The Countertop News Blog is written with the countertop professional in mind, with news, articles, resources and opinions geared for the industry.
Thursday, September 24, 2015
Countertop Industry Market Update
Knowing all of the latest developments concerning the building/housing market is something all countertop fabricators and industry professionals stand to benefit by doing. As we transition into the final quarter of the year, this is a great time to take a look at how the market is doing. A quick scan of the latest trend predictions and statistics shows nothing but growth in the industry. While this is good news for countertop professionals, it may leave them wondering “How long will it last?” Fortunately, we don’t see an end anytime soon. The numbers look promising, especially when considering the positive outlook in our last housing-market report in June.
Last month, the North American Building Material Distribution Association (NABMDA) released their Spring 2015 Quarterly Sales Trends Report. The report provides analyses, forecasts and insights for manufacturers and distributors of building materials. March and April were both very strong months according to the latest findings. As many as 70 percent of industry professionals said that this was enough for them to plan on adding personnel sometime during the course of the year.
Building-material distributors experienced 10 percent growth in the month of March with a forecasted growth rate of 6 percent for boards and panels, flooring, hardware and storage for the rest of the year.
According to data from the U.S. Department of Housing and Urban Development (HUD), the National Association of Home Builders (NAHB) reported in August that housing starts increased by 0.2 percent to a seasonally adjusted annual rate of 1.206 million homes. This was just enough to mark the highest level of housing starts since October 2007.
The high demand of single-family housing is responsible for the increase in starts, which rose by 12.8 percent to a seasonally adjusted annual rate of 782,000 homes.
Looking at housing starts by region, the highest gains were in the Midwest at 20.1 percent and the South at 7.7 percent. However, starts decreased by 3.1 percent in the West and 27.5 percent in the Northeast.
Last week, the NAHB reported that builder confidence in new single-family homes continued its long and steady increase, which pushed the NAHB/Wells Fargo Housing Market Index (HMI) up one point to 62, which is the highest it has been since October 2005. “The HMI shows that single-family housing is making solid progress,” said Woods, noting that there have been some concerns about lot and worker availability.
The HMI is based on a monthly survey the NAHB has been issuing for the last 30 years. The survey asks builders to gauge the current state of single-family home sales and what they expect for the next six months. In addition, the survey asks builders to rate the quantity of prospective buyers on a five-point scale from very low to very high.

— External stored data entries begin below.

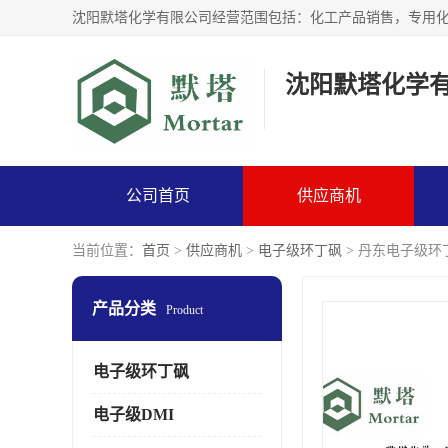
沈阳默塔化学
公司首页
供应商机
当前位置：
首页
>
供应商机
>
电子级环丁砜
> 丹东电子级环
产品分类
Product
电子级环丁砜
电子级DMI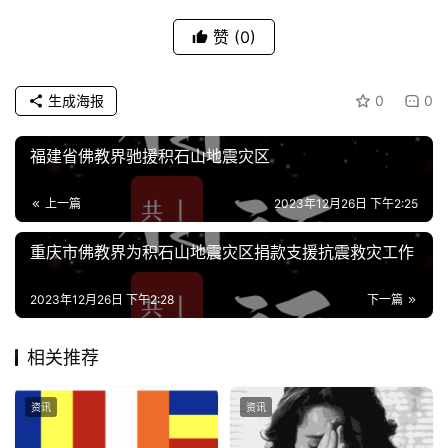
讯
赞
(0)
八
点
生成海报
0
0
僧
音
福建省佛教界驰援积石山地震灾区
高
上一篇
2023年12月26日 下午2:25
僧
重庆市佛教界为积石山地震灾区捐款支援抗震救灾工作
访
谈
2023年12月26日 下午2:28
下一篇
心
乐
相关推荐
菩
提
资讯
资讯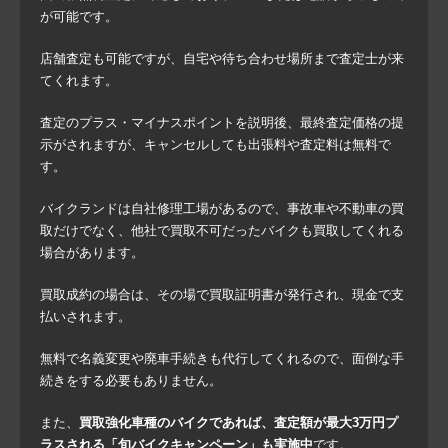
が可能です。
店舗査定も可能ですが、自宅や待ち合わせ場所まで査定士が来
てくれます。
査定のプラス・マイナスポイントを説明後、最終査定価格の提
示がされますが、キャンセルしても出張料や査定料は無料で
す。
バイクランドは自社修理工場があるので、事故車や不動車の買
取だけでなく、他社で買取不可だったバイクも買取してくれる
場合があります。
買取成約の場合は、その場で買取証明書が発行され、現金で支
払いされます。
無料で名義変更や廃車手続きも代行してくれるので、面倒な手
続きをする必要もありません。
また、
買取強化車種のバイクであれば、査定額が最大3万円プ
ラスされる「旬バイクキャンペーン」も実施中
です。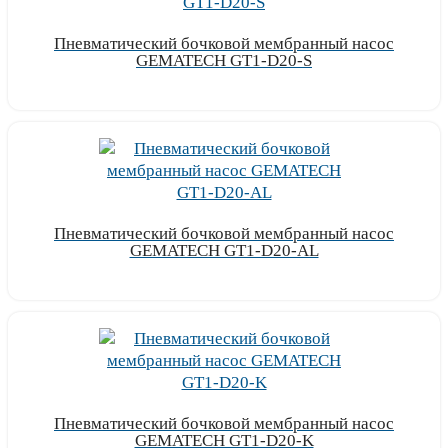
Пневматический бочковой мембранный насос
GEMATECH GT1-D20-S
Узнать цену
Пневматический бочковой мембранный насос
GEMATECH GT1-D20-AL
Узнать цену
Пневматический бочковой мембранный насос
GEMATECH GT1-D20-K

Two of three components used to calculate the HMI showed increases in the September survey: Prospect traffic rose two points to 47 and current sales rose one point to 67. However, sales expectations for the next six months dropped two points to 68. Looking at the regional HMI scores for September, the West and the South each rose by one point to 64, and the Midwest increased one point to 59. The Northeast, however, dropped by one point to 46.
Just last week, Qualified Remodeler reported that a new remodeling forecast was launched by John Burns Real Estate Consulting in Irvine, Calif. The company is considered a major analytics firm for the residential construction market, and its first official forecast predicts that residential remodeling will grow by 7.8 percent in 2016 to $300 billion.
The survey also breaks down last year’s remodeling statistics. In 2014, the remodeling market totaled $266 billion. Of that, $113.6 billion was for large projects (more than $5,000) while $146.1 billion was for small projects, and $5.9 billion went to disaster repair. In addition, $108 billion was spent on building materials by professional contractors while do-it-yourself (DIY) homeowners spent only $69.3 billion. Contractors also brought in $88.2 billion for labor and other services.
The new forecast, dubbed Burns Residential Repair and Remodel Spending, is being called the “first true forecast of remodeling activity” in the United States. This forecast relies on intensive data gathering from several sources, including a proprietary model using data from property-management agencies, the biennial American Housing Survey, rental-home investment firms, apartment-building owner surveys and in-house pricing surveys. The closest we have had to it is the Leading Indicator of Remodeling Activity (LIRA) from Harvard University’s Joint Center for Housing Studies’ Remodeling Futures Program and remodeler sentiment as tracked by the NAHB.